Returning home from a pilgrimage which involved public transport that had Asian tourists on it, as I was walking the final leg to my proverbial “van down by the river”, I thought, “Ugh. I think I’ve got something.” I had organized my journey such that I would assist at Mass upon getting home. 26 January of last year was a Sunday. As I approached the church on foot, my valise in tow, I stopped and assessed my situation. I was cold and sweating. Probable low-grade fever. I said an Ave and a Gloria Patri and a few personal words to Our Lord in front of the church, and made the executive decision to go straight home and miss Sunday Mass. I had been to Mass the evening before, not that we regularly consider Mass on Saturday to be anything other than Mass on Saturday, but my policy has always been to consider fever a symptom indicating contagiousness and thus consideration of others becomes a factor.
I arrived home a few minutes later, put on pajamas and went immediately to bed.

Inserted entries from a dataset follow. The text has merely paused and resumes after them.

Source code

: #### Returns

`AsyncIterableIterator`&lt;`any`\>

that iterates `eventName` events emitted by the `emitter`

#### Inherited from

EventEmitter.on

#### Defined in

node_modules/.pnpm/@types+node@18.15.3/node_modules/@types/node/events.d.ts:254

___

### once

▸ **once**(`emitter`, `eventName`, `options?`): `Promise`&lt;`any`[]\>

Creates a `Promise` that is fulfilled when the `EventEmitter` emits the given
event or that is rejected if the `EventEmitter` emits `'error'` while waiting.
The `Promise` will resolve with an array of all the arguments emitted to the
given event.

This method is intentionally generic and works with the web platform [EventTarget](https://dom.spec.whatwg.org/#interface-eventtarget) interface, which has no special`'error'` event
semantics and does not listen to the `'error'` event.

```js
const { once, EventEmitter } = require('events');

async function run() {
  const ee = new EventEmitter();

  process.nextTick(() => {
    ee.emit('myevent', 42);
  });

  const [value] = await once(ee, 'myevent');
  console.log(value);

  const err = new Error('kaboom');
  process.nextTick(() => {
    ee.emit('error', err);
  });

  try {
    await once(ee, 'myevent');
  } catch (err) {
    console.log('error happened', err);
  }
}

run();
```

Before turning out the lights, I did a quick check of headlines.
“Kobe Bryant dead in helicopter crash.” I backward calculated, and figured out that the helicopter had crashed at roughly the time I was standing in front of the church.
Assume every Mass you assist at could be your last, and every reception of the Eucharist could be your Viaticum, and not because you might get into a helicopter crash like the Bryants, but because your government in cahoots with Antipope Bergoglio and the Freemasonic Coviet Antichurch could ban it and make it a criminal offence.
I had a fever for 18 hours or so, then shook it off, with a dry cough that lingered for a while. Because that’s how seasonal chest colds are. Healthy adults with normal immune systems fight them off. Getting bugs, especially seasonal respiratory tract bugs, is PART OF BEING A HUMAN BEING.
RIP Bryant party.
Memento Mori. Remember that you must die.